This is a recipe I’ve been making since I was young, a classic family recipe that as I’ve grown older, I adapted to fit our real food lifestyle. This meant figuring out how much honey to use to make these cookies refined-sugar free.
The original recipe makes literally 100, 4” cookies. It's called “One hundred four-inch cookies” but this one is cut in half for a more reasonable 4 dozen large cookies. You can always make them smaller if that works better for you.
These are generally known as "Monster Cookies," but you could also think of them as "kitchen sink cookies" because you can truly throw in whatever ya got lying around.
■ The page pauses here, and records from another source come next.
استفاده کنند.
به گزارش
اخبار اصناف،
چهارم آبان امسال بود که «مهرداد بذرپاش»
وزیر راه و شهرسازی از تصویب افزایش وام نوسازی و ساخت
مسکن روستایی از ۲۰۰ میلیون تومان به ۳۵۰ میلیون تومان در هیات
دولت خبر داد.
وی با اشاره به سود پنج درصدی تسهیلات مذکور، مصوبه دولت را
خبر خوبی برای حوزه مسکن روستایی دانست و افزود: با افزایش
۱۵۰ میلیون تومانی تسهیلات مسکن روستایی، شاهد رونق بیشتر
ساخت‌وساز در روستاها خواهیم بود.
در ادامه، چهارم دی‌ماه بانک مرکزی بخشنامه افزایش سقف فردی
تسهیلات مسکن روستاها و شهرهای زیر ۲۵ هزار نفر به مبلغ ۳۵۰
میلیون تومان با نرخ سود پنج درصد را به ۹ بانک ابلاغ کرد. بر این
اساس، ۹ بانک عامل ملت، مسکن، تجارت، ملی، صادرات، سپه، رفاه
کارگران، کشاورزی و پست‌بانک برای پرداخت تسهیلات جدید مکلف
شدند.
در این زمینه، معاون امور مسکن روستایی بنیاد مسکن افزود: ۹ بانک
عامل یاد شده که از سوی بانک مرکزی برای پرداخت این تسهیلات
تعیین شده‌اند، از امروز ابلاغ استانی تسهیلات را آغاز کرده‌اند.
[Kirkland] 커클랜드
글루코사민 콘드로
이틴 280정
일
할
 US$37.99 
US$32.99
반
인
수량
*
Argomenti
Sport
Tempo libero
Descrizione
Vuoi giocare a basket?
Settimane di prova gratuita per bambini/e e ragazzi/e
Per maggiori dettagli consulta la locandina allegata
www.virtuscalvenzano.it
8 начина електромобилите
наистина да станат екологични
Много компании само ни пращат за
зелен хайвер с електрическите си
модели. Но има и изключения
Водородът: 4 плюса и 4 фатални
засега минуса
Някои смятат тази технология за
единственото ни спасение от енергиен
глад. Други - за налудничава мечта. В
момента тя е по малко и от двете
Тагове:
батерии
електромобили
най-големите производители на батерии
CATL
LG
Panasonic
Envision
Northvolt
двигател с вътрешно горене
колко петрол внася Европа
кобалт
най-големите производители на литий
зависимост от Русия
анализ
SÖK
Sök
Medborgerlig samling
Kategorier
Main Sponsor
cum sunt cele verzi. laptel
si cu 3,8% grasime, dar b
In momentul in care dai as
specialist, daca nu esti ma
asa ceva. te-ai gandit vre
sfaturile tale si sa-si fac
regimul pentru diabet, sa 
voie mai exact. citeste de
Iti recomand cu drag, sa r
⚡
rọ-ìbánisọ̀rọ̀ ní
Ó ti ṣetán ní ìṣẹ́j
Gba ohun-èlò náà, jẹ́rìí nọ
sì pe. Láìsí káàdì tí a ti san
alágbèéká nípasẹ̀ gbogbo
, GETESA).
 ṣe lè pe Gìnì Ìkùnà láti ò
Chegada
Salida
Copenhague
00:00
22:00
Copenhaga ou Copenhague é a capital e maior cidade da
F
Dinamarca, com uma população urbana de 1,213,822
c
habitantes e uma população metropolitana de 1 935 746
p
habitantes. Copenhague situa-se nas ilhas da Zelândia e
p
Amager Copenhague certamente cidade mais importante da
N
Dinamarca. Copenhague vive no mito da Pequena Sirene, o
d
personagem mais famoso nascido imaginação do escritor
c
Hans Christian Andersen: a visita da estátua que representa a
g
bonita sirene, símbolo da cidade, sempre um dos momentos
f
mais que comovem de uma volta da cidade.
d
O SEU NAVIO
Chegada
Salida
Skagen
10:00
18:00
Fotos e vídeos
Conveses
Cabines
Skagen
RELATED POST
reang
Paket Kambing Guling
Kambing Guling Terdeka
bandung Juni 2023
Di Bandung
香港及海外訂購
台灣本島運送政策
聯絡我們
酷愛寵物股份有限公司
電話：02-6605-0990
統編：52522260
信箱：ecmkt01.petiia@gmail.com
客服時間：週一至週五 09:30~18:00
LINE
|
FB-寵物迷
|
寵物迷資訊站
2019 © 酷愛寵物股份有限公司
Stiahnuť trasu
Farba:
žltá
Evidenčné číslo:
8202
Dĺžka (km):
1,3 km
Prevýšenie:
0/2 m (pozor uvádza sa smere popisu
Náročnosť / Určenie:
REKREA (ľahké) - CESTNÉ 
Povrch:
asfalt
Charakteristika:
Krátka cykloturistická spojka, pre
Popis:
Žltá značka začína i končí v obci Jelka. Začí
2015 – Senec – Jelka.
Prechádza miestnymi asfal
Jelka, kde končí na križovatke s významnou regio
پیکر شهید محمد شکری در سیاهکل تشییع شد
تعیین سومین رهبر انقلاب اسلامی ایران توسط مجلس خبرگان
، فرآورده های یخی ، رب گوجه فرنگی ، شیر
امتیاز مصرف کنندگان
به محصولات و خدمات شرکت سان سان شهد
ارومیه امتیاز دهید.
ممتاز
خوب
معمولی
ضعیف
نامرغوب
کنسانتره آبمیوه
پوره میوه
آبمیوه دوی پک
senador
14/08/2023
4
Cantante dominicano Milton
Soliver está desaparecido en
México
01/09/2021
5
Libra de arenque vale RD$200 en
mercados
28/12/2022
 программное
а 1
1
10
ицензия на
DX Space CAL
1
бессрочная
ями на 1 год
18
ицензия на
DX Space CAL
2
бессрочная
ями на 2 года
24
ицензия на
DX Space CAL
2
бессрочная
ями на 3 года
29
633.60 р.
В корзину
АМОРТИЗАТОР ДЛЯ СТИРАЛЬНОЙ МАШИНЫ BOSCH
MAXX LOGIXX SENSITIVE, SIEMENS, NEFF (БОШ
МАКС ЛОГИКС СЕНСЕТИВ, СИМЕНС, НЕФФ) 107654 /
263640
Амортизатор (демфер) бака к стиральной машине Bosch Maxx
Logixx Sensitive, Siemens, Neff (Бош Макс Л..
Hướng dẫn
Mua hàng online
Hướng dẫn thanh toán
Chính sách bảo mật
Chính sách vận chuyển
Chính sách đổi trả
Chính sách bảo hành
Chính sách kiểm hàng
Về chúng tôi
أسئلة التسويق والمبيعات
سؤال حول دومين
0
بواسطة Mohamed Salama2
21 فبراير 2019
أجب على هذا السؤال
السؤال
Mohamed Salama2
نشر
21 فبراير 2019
Pick your nut butter, pick your candy, pick your nuts.
This is also a very allergy-friendly recipe. If you're dairy-free, use coconut oil. There's no flour at all in this one, so as long as your oats are certified gluten-free (if necessary) you're good there. Nut allergies? Just use sunbutter and make sure your mix-ins are safe.
If your dough seems a little dry (I have been told this a couple times but not experienced it myself…) this could be just the differences in nut butters, and you can add another egg or more peanut butter to help it be more moist. Especially if you are using a natural nut butter, they are often runnier so that can easily change the texture.
These freeze super well so that you will always have cookies on hand when the craving hits.
Gluten-Free Monster Cookies
Ingredients
- 1 cup melted butter, coconut oil, or olive oil
- 3 ½ cups peanut butter, almond butter, or sunflower seed butter
- 1 cup honey
- 7 large eggs
- 5 teaspoons baking soda
- 9 cups rolled oats
- 4 cups mixed chocolate, nuts, and dried fruit
Instructions
- Preheat over to 350F.
- Mix butter, peanut butter, honey, eggs, and baking soda together. Add in rolled oats and mixed chocolate/nuts of choice. Let sit for 15 minutes for the oats to soak up some moisture.
- Scoop ¼ cup scoops on parchment lined or greased sheets. It will make 4 pans full, but I do it in 2 rounds. Flatten with a fork or your hand, and bake 8-10 minutes, until just starting to brown.
- Let cool 10 minutes before you take off the pan and move to a rack, or leave on the pan to cool all the way if you have the pan space.
Notes
- These freeze so well, and I love having a container stashed in the freezer to pull out for a filling snack!
- If you've never baked with sunflower seed butter, be aware that it has a tendency to turn baked goods green. Baking soda usually counteracts that so these should be ok, but I felt I had to warn you.
Wendy
I made a multigrain soda bread once, it had lovely dark green spots in it. It was odd to eat something like that.
Wendy
Thsee are really good, I added an extra egg as the dough was a bit dry. I used dried cranberries, sunflower seeds, almonds and chocolate chips.
Lesley
This recipe was excellent! I was a bit skeptical, but they turned out perfectly. I love how healthy and verstile the recipe is. I used peanut butter with raisins, chocolate chunks and salted peanuts. I also added salt and vanilla.